Generate example tests for each level.
When AI Tests Go Wrong
AI-generated tests have failure modes:
Testing implementation, not behavior:
// Bad: tests that the function calls the database
expect(db.card.findUnique).toHaveBeenCalledWith({ where: { id: '123' } });
// Good: tests that the function returns the right data
expect(result.id).toBe('123');
Tautological tests:
// Bad: test that always passes
it('returns what the function returns', async () => {
const result = await getCard('123');
expect(result).toBe(result);
});
Missing assertions:
// Bad: no assertion, test passes even if broken
it('should get card', async () => {
const result = await getCard('123');
// no expect!
});
Tell AI to avoid these:
Generate tests that:
- Test behavior, not implementation details
- Have meaningful assertions (not just "toBeDefined")

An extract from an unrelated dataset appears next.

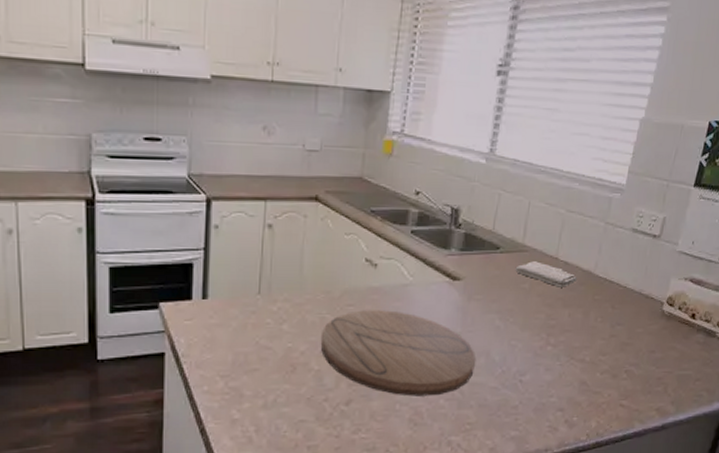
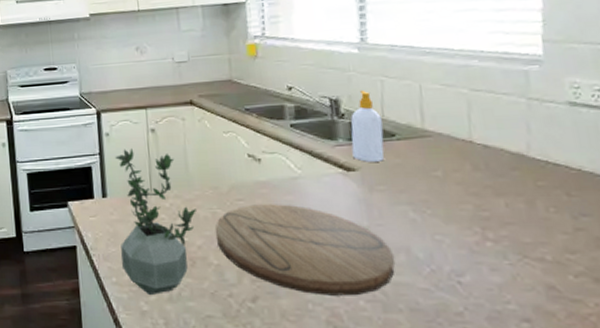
potted plant: none [215,245,305,404] -> present [115,148,196,296]
soap bottle: none [461,201,493,272] -> present [350,89,384,162]
washcloth: present [515,261,577,287] -> none [420,146,505,174]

- Verify the actual result, not just that something was called
- Would fail if the code was broken
Coverage-Focused Generation
When you need to hit coverage targets:
I need 90% test coverage for this file.
Current coverage: [paste coverage report if you have it]
Generate tests that cover:
- All branches (if/else, switch cases, ternary)
- All error paths (catch blocks, throw statements)
- All function parameters used
- All return statements
For each test, comment which lines it covers.
File:
[paste code]
Testing AI Code vs Manual Code
AI code often needs more tests than code you write yourself. Why?
You understand the code you write. You know the edge cases because you thought through them while writing. AI code is a black box. You need tests to understand what it actually does.
My rule: if AI wrote it, it needs twice the test coverage I’d write for my own code.
Test Maintenance
AI generates tests, but you maintain them. Make them maintainable:
Generate tests that are:
- Self-documenting (clear names, obvious purpose)
- Independent (can run in any order)
- Repeatable (same result every time)
- Using test factories for data creation
- Following our existing test patterns
Avoid:
- Shared mutable state between tests
- Sleep/setTimeout for async (use proper async patterns)
- Hardcoded dates (use relative or mocked dates)
- Tests that depend on external services
Existing test pattern example:
[paste an existing test file]
Tomorrow
You’ve generated tests. But who reviews the code? Manual code review is slow. AI can do multiple review passes faster than you can do one.
Tomorrow I’ll show you how to use AI as a code reviewer. Multiple passes, different focuses, comprehensive feedback.
Try This Today
- Take a function AI generated recently
- Ask AI to generate tests for it
- Run the tests
- See if any fail
Failing tests from AI-generated test suites often reveal bugs in AI-generated code. The same tool that created the bug might write the test that catches it.
That’s not irony. That’s leverage.